[Work instructions] Repeat the rotunda piece from "A later use" up to and including "of the house.", swapping "eccentric" for "unusual".

[Document text]
= = = =

What goes around; the use of rotunda in UK country houses

The UK aristocracy brought back many souvenirs from their grand tours to Italy – pictures, sculpture, drawings etc – but also a delight in the architecture inspired by the ancient ruins.  This fascination manifested itself in country houses across the UK with a profusion of arches,  Serlian windows, porticos and pediments.  However, one device, despite its impressiveness, has been notable by its relative rarity; the rotunda – that grand circular space often featuring a parade of columns leading the eye up to a spectacular dome.  So why would this grand centrepiece be so infrequently used inside our country houses?

Italy - Villa Capra or 'La Rotonda' (Image: Marco Bagarella / Wikipedia)
Italy - Villa Capra or 'La Rotonda' (Image: Marco Bagarella / Wikipedia)

The most famous rotunda, and that which was so influential on the Anglo-Palladians, was the Pantheon in Rome.  Built in AD 124, this vast space under a 142ft diameter dome was closely studied by Andrea Palladio and became a key destination for UK architects who later travelled to Rome.  Palladio then developed the use of the rotunda as the central circulation space in his residential villas, most famously with the Villa Capra or “La Rotonda” in Vicenza, begun in 1567.

Palladio was not the first to use a rotunda in a residential setting; the artist Mantegna built his own home in Mantua in the 1470s using a layout and scale very similar to that later used at Villa Capra, using a design probably suggested by the architect-engineer Francesco di Giorgio.  Palladio then modified it and used it to great success to create what is regarded as one of his finest houses.  The rotunda would have neatly solved the challenge of the Villa Capra in that a visitor may at any front, thus negating the traditional linear plan which assumed only one main entrance.

Mereworth Castle, Kent
Mereworth Castle, Kent

Looking through Colen Campbell‘s ‘Vitruvius Britanicus’ – a highly regarded collection of plans and prints of the best Georgian houses published between 1715-1725 – that over the three volumes a rotunda is only used twice.  The first is in a proposed (but never executed) design for Goodwood House in Sussex for the Earls of March designed by Colen Campbell in 1724 which featured a 40ft diameter space.  The second is the 35ft diameter version which forms the dramatic central hall of Mereworth Castle in Kent.  Mereworth (built 1722-25) was one of only four Georgian houses to be built in the UK which closely followed the design of the Villa Capra; the others being Chiswick House, Middlesex (1726-29), Foots Cray Place, Kent (1754 – demolished 1949), and Nuthall Temple, Nottinghamshire (1757 – demolished 1929).

A later use of the rotunda was at the slightly eccentric Ickworth House, Suffolk. Built in 1795 and based on the designs of Mario Asprucci, an Italian architect;  it was later adapted by Francis and his brother Joseph Sandys who also oversaw construction.  This later use of the rotunda showed how it could be employed as a single dramatic centrepiece in its own right, not hidden in the centre of the house.

Central stairwell and gallery, Wardour Castle, Wiltshire (Image: Strutt & Parker)
Central stairwell and gallery, New Wardour Castle, Wiltshire (Image: Strutt & Parker)

= = = =

[Data supplied]
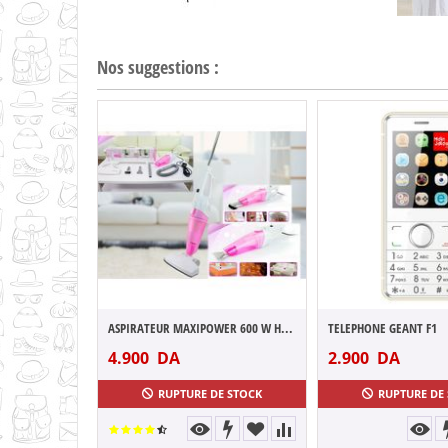
Nos suggestions :
ASPIRATEUR MAXIPOWER 600 W HVC60-SL1600
TELEPHONE GEANT F1
4.900
DA
2.900
DA
RUPTURE DE STOCK
RUPTURE DE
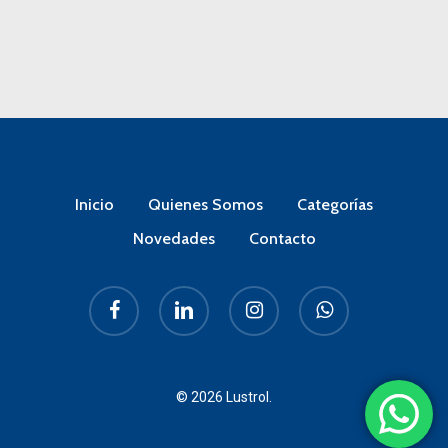
Inicio
Quienes Somos
Categorías
Novedades
Contacto
facebook
linkedin
instagram
whatsapp
© 2026 Lustrol.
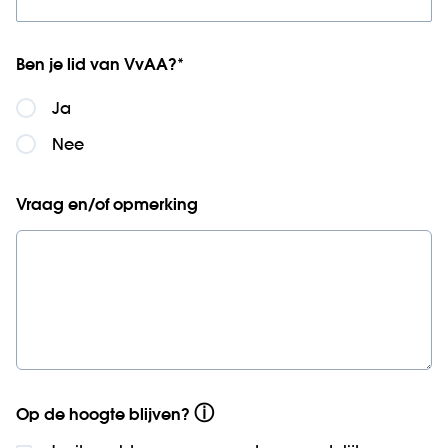
Ben je lid van VvAA?
*
Ja
Nee
Vraag en/of opmerking
ⓘ
Op de hoogte blijven?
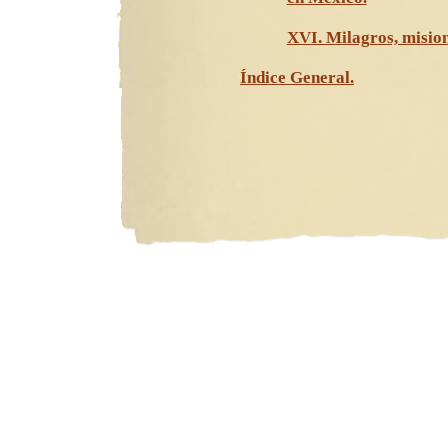
XVI. Milagros, mision
Índice General.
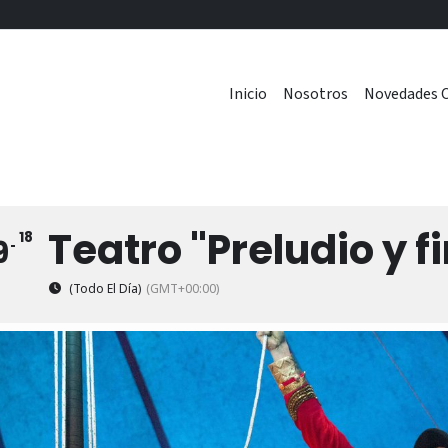
Inicio
Nosotros
Novedades C
Teatro "Preludio y f
18
9
(Todo El Día)
(GMT+00:00)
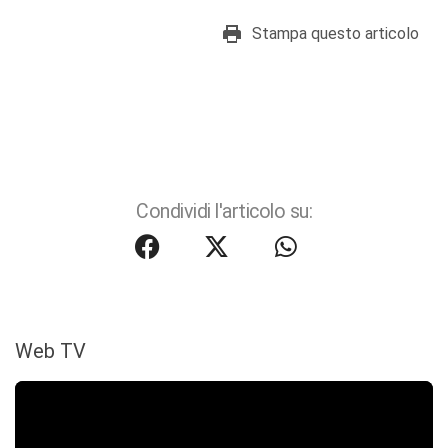
Stampa questo articolo
Condividi l'articolo su:
Web TV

= = = =

[Response area]
A later use of the rotunda was at the slightly unusual Ickworth House, Suffolk. Built in 1795 and based on the designs of Mario Asprucci, an Italian architect;  it was later adapted by Francis and his brother Joseph Sandys who also oversaw construction.  This later use of the rotunda showed how it could be employed as a single dramatic centrepiece in its own right, not hidden in the centre of the house.